• DOCUMENT EXCERPT:
.....
Paramore is a band that grabbed 2007 by storm. If you were in middle school in the mid-2000s then you were exposed to Hayley William’s fantastic vocals and bright orange hair. Even with personnel changes, Paramore has been a group that has embraced the same pop-punk formula for the better part of decade.

On their fifth studio album After Laughter, Paramore takes a massive sonic shift. Grabbing from 1980s heavyweights like Blondie and Talking Heads, and contemporary indie-pop darlings like The 1975 and Phoenix. Paramore goes from a pop-rock sound to a sleek, indie-pop composition.

The album opens with the infectious tune “Hard Times”. This tune has a funky bass line and glittering guitars that are sugary to the ear. Williams’ voice has conviction, exclaiming “And I gotta get to rock bottom!” Her changing inflection adds more texture to the track, and the lyrics of trying to make it through a difficult time in one’s life is juxtaposed by the sweet melody. “Hard Times” is a smart track that kicks the album off on an amazing start.
.....
• SUPPLIED MATERIAL:
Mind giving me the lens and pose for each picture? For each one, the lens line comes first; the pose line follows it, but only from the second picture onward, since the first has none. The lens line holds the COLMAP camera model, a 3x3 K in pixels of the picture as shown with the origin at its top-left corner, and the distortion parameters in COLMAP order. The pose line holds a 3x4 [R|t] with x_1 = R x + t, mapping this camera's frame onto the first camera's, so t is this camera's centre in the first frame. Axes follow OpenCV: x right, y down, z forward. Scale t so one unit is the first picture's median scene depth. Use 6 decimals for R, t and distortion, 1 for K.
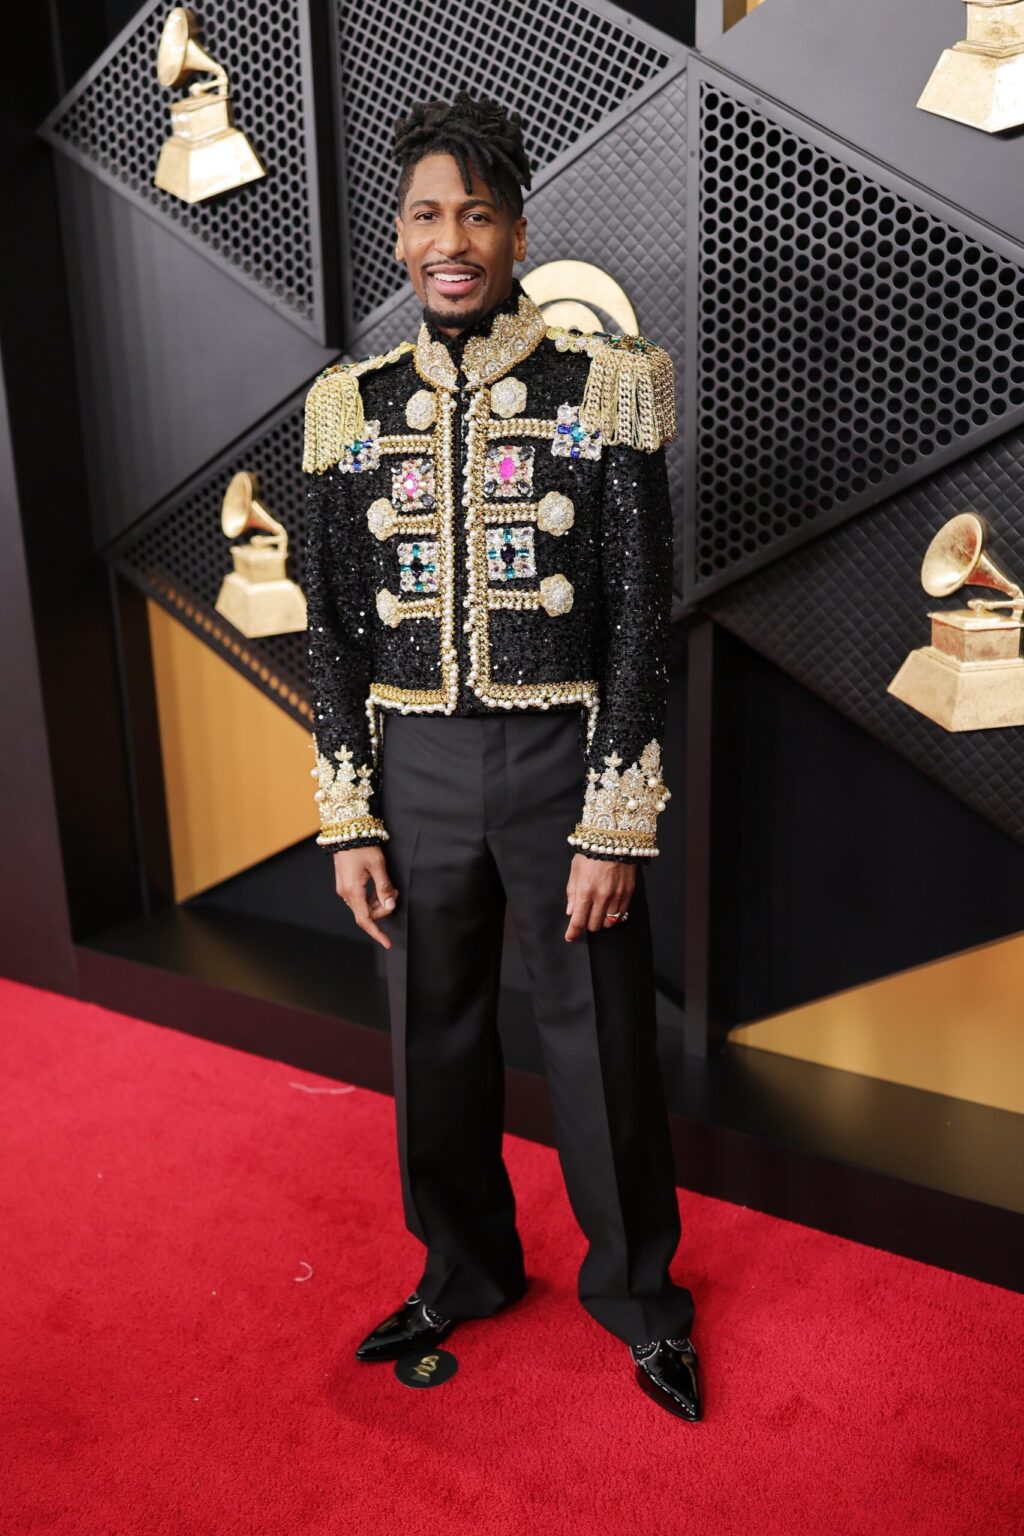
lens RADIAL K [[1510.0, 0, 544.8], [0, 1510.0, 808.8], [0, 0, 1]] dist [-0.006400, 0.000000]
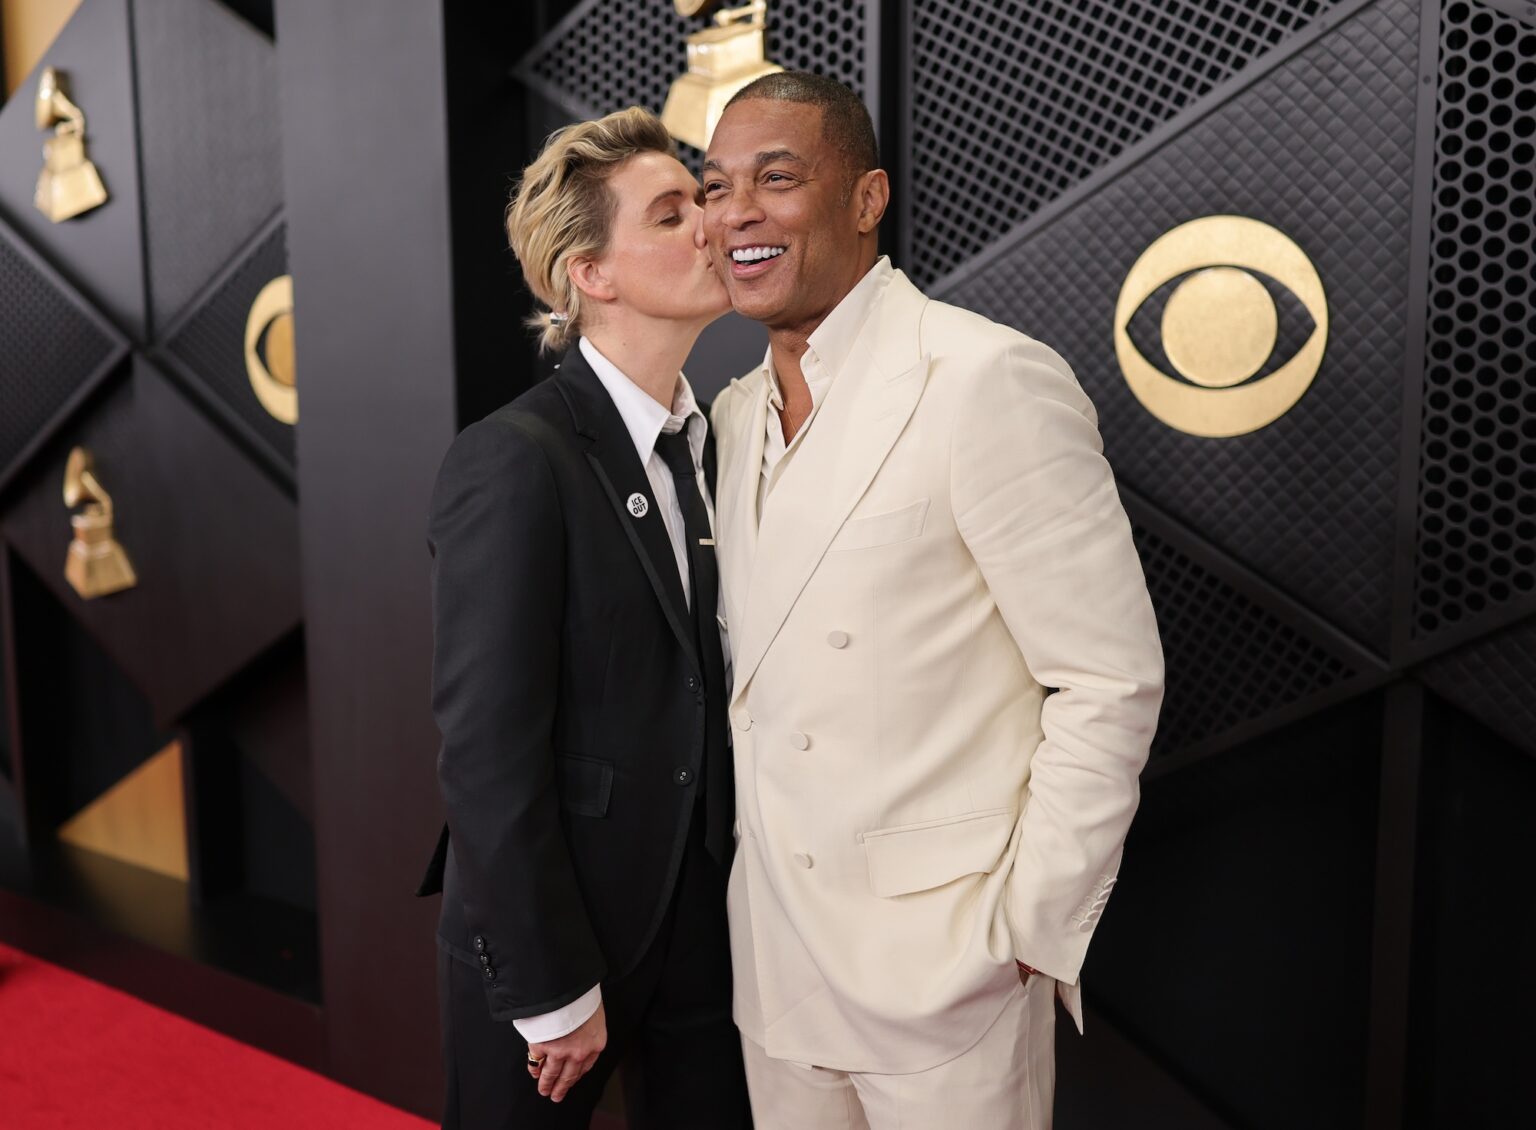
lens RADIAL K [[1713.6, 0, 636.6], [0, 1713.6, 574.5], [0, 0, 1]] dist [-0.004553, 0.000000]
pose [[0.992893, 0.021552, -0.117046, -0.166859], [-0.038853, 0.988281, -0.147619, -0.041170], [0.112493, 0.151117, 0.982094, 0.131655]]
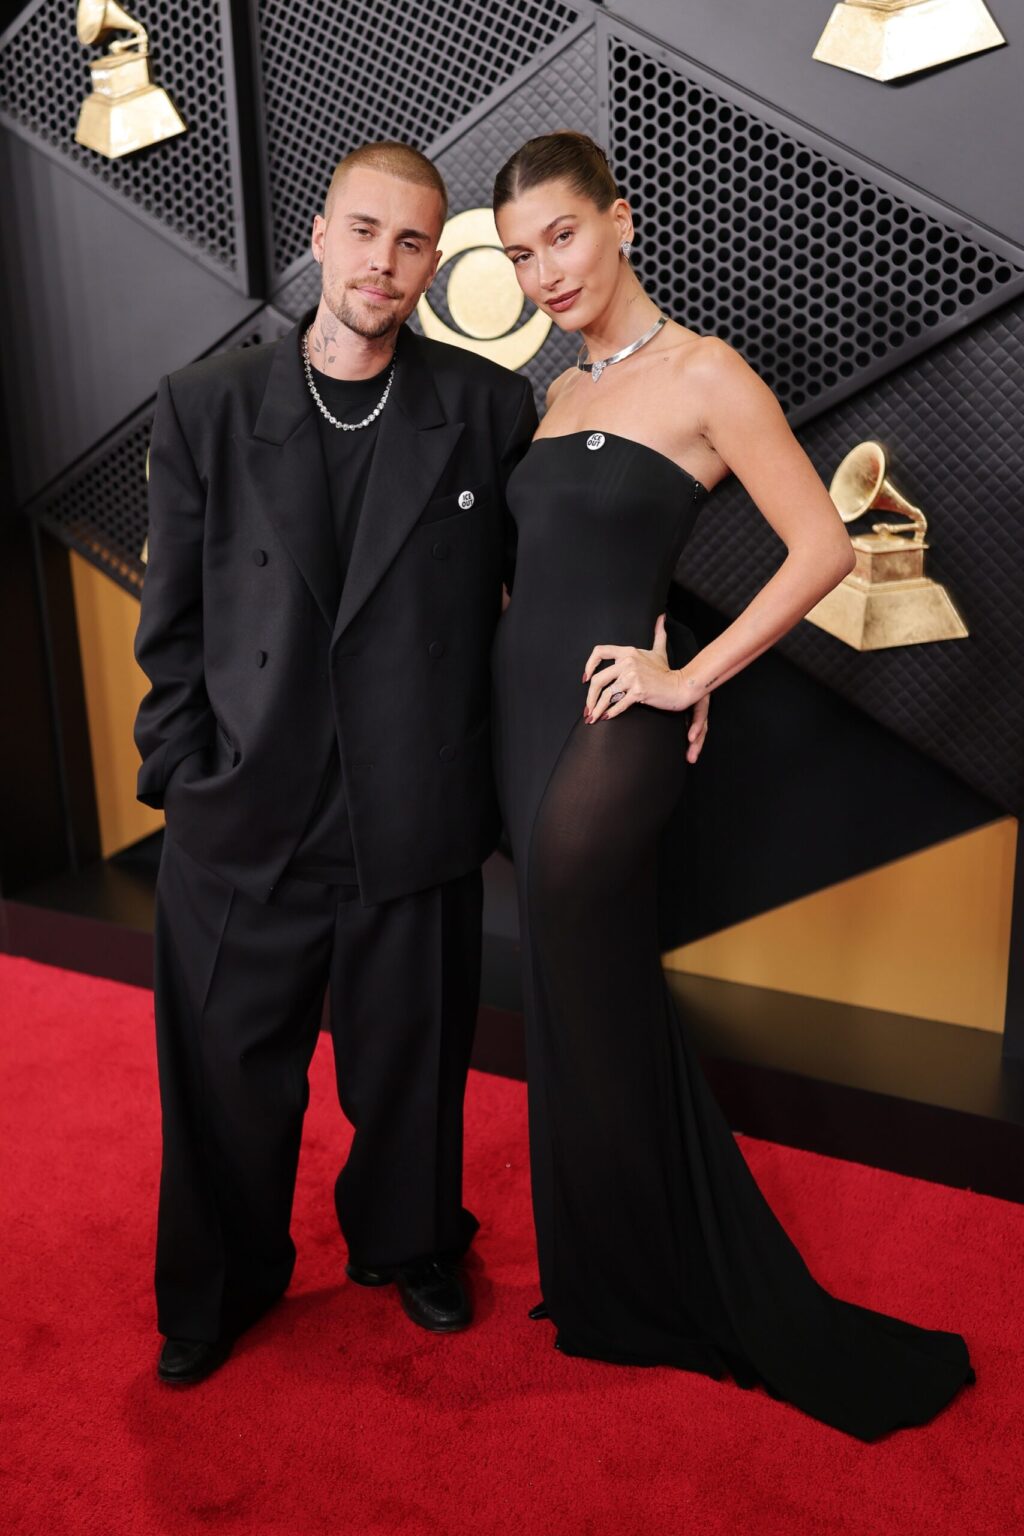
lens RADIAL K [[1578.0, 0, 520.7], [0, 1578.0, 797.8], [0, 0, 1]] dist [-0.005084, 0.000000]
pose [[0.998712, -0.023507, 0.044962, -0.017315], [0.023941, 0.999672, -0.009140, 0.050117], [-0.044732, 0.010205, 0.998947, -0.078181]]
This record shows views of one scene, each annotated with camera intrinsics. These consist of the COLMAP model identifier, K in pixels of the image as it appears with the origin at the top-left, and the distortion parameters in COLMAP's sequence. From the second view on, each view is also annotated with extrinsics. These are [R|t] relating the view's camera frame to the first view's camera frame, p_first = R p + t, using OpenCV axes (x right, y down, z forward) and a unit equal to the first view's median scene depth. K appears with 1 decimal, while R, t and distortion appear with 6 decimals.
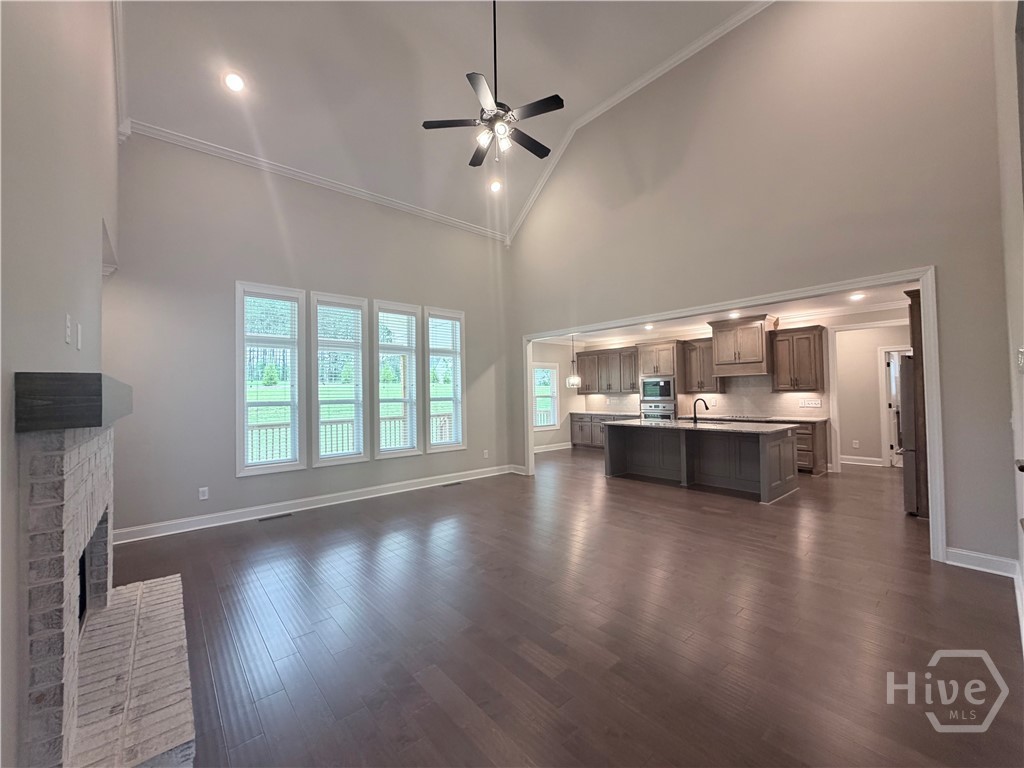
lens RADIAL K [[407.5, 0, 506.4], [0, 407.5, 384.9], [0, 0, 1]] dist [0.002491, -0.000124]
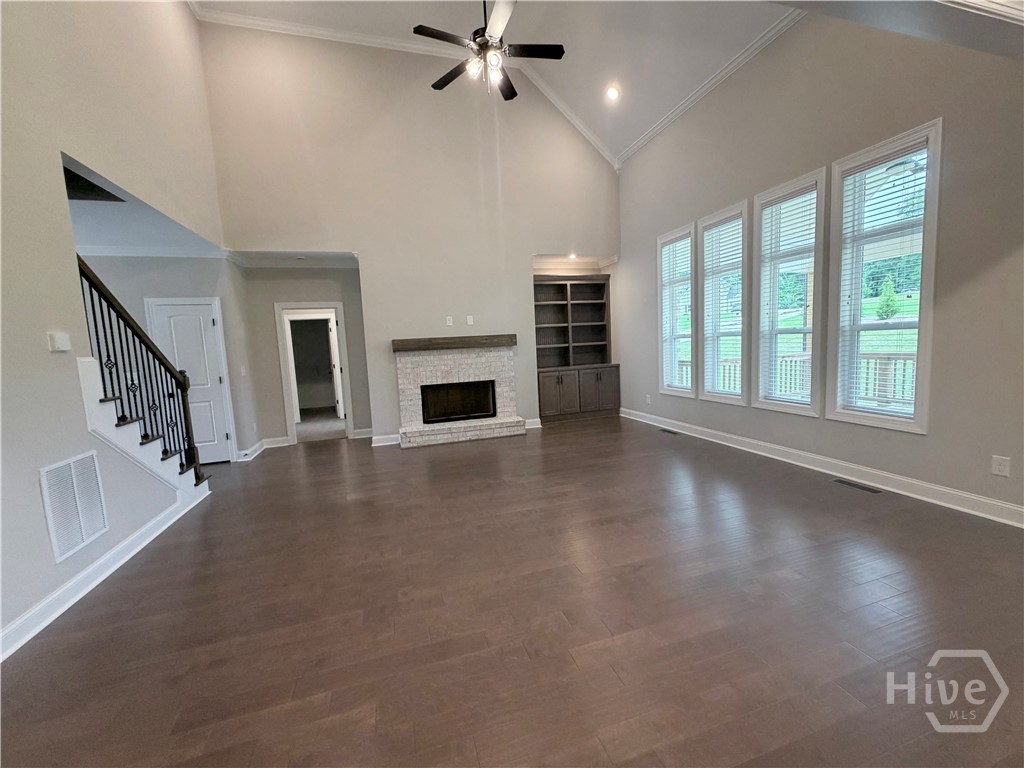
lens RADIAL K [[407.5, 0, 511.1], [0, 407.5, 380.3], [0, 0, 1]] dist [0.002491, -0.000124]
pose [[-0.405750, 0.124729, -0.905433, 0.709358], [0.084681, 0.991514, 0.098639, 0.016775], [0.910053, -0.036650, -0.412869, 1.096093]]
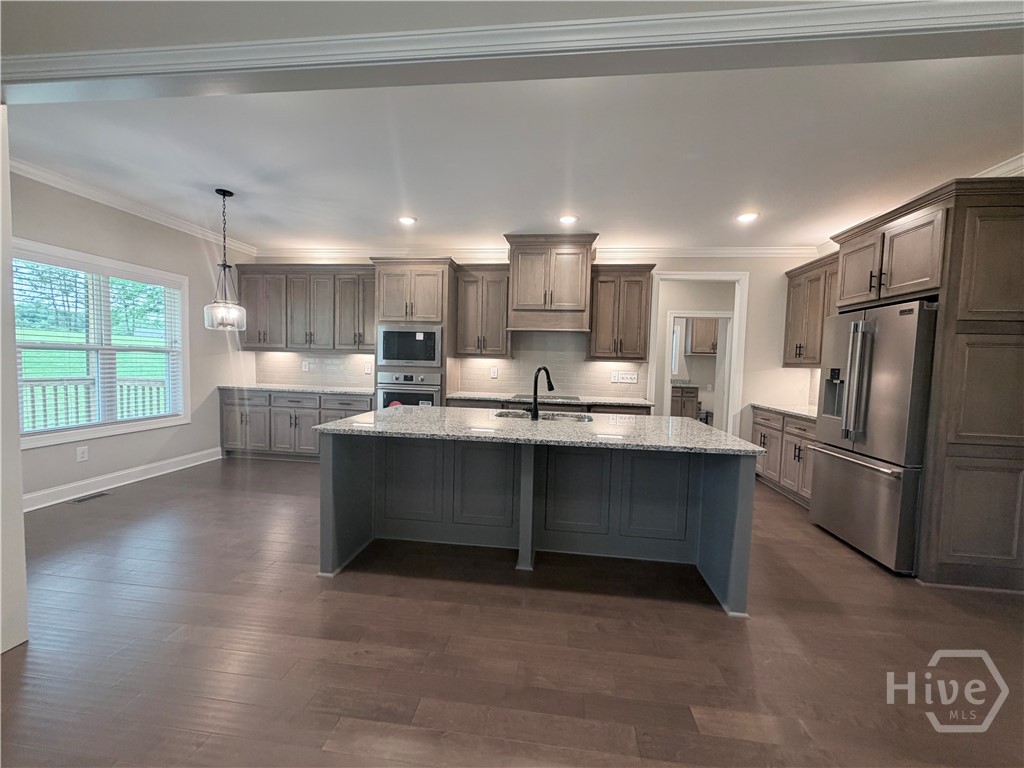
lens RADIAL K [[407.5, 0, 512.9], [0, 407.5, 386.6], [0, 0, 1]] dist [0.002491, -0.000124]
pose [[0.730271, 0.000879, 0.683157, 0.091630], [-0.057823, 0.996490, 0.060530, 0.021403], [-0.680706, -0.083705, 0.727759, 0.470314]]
.....
• QUESTIONS ON THE MATERIAL:
[1] Rewrite the album review starting with "The album opens" and going on through "an amazing start.", putting "shimmering guitars" in place of "glittering guitars".
[2] For each statement, answer yes or no according to the album review, and quote the words that decide it: (a) After Laughter is Paramore's fifth studio album. (b) The album opens with a slow ballad. (c) The album draws on 1980s acts such as Blondie and Talking Heads.

• RESULTS FOR EACH TASK:
[1]
The album opens with the infectious tune “Hard Times”. This tune has a funky bass line and shimmering guitars that are sugary to the ear. Williams’ voice has conviction, exclaiming “And I gotta get to rock bottom!” Her changing inflection adds more texture to the track, and the lyrics of trying to make it through a difficult time in one’s life is juxtaposed by the sweet melody. “Hard Times” is a smart track that kicks the album off on an amazing start.

[2]
(a) Yes: "On their fifth studio album After Laughter"
(b) No: "The album opens with the infectious tune “Hard Times”."
(c) Yes: "Grabbing from 1980s heavyweights like Blondie and Talking Heads"